Who Is Afraid of Card Readers?


 TELL MAGAZINE.

By Debo Adeniran
The forthcoming 2015 general elections have recently been throwing up series of interesting scenario which, by all estimation, marks it the most controversial, most contentious and in fact, the most chaotic in the history of electioneering in this country so far.
The two prominent gladiators i.e. the ruling Peoples Democratic Party and the opposition All Progressives Congress have since been at each other’s jugular, trading accusations and brickbats.
Party campaigns, which should have been an issue-based exercise, have so far been reduced to mere mud-slinging, brickbats, name-calling, hate campaigns, innuendoes and in many cases, outright blackmailing. However, we cannot but allow all these to go on, on the excuse that, as some are quick to remind us, ours is still a nascent democracy. “We are still growing; we shall certainly get there someday.”
Granted that our over 50 years democratic experience is still considered young and that mistakes made are meant to serve as tools for getting better as we advance towards perfection, we cannot however help asking the question:  can we ever get any better in the face of apparent retrogression in our attitudes generally especially with the way we operate under our own peculiar, but absurd form of democracy? One would naturally have expected that an over 50-year-old person should be able to display some appreciable degree of maturity but when such a person now behaves like a toddler, something fundamentally nay pathologically is wrong and as such, a major, comprehensive surgical operation, cannot be substituted.
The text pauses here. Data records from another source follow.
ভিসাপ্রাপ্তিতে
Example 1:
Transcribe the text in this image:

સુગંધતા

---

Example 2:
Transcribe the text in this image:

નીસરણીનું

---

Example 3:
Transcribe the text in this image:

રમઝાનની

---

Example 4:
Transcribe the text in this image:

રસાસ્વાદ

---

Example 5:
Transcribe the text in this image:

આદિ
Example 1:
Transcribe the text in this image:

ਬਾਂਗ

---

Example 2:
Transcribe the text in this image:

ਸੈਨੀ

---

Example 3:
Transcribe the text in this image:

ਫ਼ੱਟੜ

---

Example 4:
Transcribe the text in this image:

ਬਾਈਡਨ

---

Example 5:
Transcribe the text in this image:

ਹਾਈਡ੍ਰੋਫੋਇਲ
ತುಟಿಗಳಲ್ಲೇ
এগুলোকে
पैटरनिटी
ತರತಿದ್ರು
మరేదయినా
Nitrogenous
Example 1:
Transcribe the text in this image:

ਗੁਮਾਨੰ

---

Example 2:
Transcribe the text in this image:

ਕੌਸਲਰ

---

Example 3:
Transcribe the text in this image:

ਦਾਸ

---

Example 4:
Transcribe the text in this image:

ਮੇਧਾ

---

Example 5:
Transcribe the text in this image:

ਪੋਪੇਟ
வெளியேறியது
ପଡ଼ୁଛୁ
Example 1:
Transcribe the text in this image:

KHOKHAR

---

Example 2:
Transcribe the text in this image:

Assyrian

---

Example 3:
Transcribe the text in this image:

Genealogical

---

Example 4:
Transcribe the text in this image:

Excuse-makers, for series of abnormalities displayed by the major players in our political turf, are always quick to remind us of how the likes of the United States of America have had to grow steadily through decades and centuries before getting to where they are today. But the basic question these excuse-makers should have to provide answers to is; could America have been able to get to this enviable stage today if it had been a case of one-step-forward, five-steps-backward, as is seemed to be the case with Nigeria? Can growth be synonymous with retrogression?
Well, it is generally agreed that the very foundational bane of our society, has always been the issue of poor leadership. This being the case therefore, the only option left for Nigerians to effect the desired change is no other than to elect leaders of their choice and this could only be made possible through a free, fair and credible election.
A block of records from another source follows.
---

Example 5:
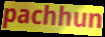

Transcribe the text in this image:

pachhun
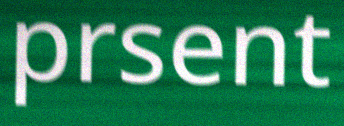
prsent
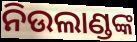
ନିଉଲାଣ୍ଡଙ୍କ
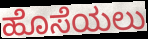
ಹೊಸೆಯಲು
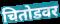
चितोडवर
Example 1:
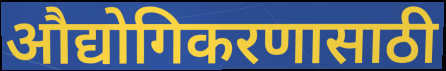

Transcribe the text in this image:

औद्योगिकरणासाठी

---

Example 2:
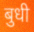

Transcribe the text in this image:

बुधी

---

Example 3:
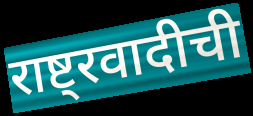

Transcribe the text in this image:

राष्ट्रवादीची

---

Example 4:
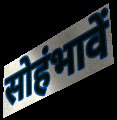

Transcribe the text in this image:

सोहंभावें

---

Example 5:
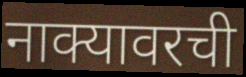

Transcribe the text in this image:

नाक्यावरची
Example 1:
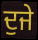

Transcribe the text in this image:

ਦੁਜੇ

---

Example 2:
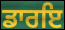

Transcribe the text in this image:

ਡਾਰਇ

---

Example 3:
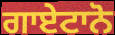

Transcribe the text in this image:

ਗਾਏਟਾਨੋ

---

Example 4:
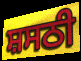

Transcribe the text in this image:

ਸ਼ਸਠੀ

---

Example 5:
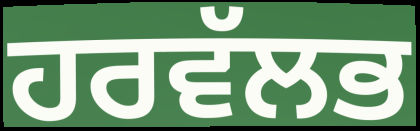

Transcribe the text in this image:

ਹਰਵੱਲਭ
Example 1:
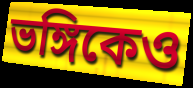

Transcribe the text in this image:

ভঙ্গিকেও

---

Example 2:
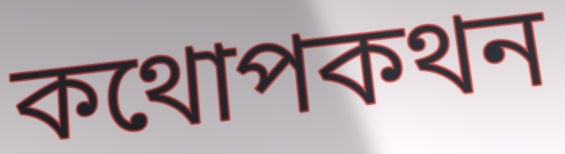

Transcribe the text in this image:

কথোপকথন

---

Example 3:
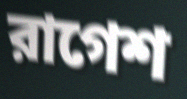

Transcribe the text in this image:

রাগেশ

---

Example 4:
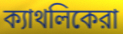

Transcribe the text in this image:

ক্যাথলিকেরা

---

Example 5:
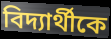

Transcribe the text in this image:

বিদ্যার্থীকে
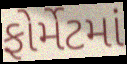
ફોર્મેટમાં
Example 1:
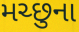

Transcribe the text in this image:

મચ્છુના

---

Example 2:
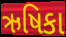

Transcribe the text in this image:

ઋષિકા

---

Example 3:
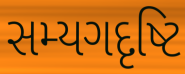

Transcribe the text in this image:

Professor Attahiru Jega, chairman of the Independent National Electoral Commission, INEC, today, has had, placed squarely on his shoulders, that onerous task of organizing elections that would be acceptable to Nigerians in particular and the international community that has expressed so much interest in what becomes of the world’s largest black nation as it files out to choose its leaders for the next four years.
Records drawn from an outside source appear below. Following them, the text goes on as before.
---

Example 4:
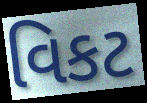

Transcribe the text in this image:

વિકટ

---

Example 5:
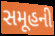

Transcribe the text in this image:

સમૂહની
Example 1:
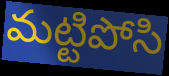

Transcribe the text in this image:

మట్టిపోసి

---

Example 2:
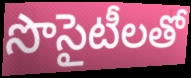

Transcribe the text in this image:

సొసైటీలతో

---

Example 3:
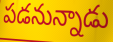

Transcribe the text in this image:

పడనున్నాడు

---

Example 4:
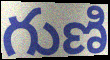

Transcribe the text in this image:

గుణి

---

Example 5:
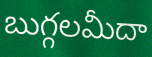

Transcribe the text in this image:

బుగ్గలమీదా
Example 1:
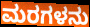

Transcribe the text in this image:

ಮರಗಳನು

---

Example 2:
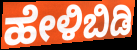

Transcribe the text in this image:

ಹೇಳಿಬಿಡಿ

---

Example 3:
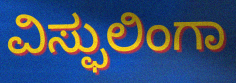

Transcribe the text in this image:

ವಿಸ್ಫುಲಿಂಗಾ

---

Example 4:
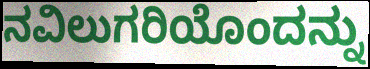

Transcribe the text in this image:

ನವಿಲುಗರಿಯೊಂದನ್ನು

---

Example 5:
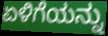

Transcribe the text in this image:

ಏಳಿಗೆಯನ್ನು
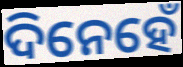
ଦିନେହେଁ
Since making public his Commission’s time-table for the election, the afore-mentioned two leading gladiators have been having one issue after the other to contend with. Most pronounced of these contentious issues have centered on the appropriateness or otherwise of amendment in the set time-table, allegation of lopsidedness in the distribution method of the PVCs by INEC, the competence of the INEC as presently composed particularly Jega, the Chairman, as a section of agitators, mainly from the ruling party, the PDP, now calls for his removal and substitution ahead of the elections and most recently the issue of the appropriateness or otherwise of the use of the car reader in the process of voting at the polls.